===== THE INPUT

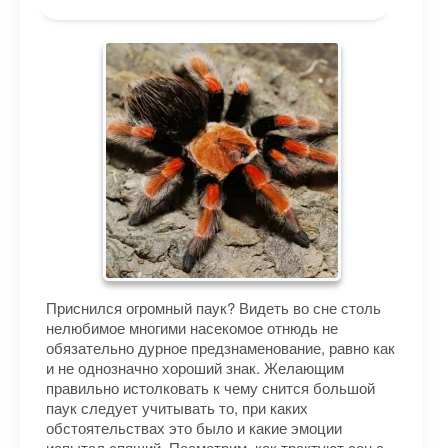
Приснился огромный паук? Видеть во сне столь
нелюбимое многими насекомое отнюдь не
обязательно дурное предзнаменование, равно как
и не однозначно хороший знак. Желающим
правильно истолковать к чему снится большой
паук следует учитывать то, при каких
обстоятельствах это было и какие эмоции
испытал спящий. Посмотрим, как трактуют сон с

==========

#### REQUIRED ACTION
Copy everything in the listing above exactly except the pictures.

#### PROBLEM SOLUTION
Приснился огромный паук? Видеть во сне столь
нелюбимое многими насекомое отнюдь не
обязательно дурное предзнаменование, равно как
и не однозначно хороший знак. Желающим
правильно истолковать к чему снится большой
паук следует учитывать то, при каких
обстоятельствах это было и какие эмоции
испытал спящий. Посмотрим, как трактуют сон с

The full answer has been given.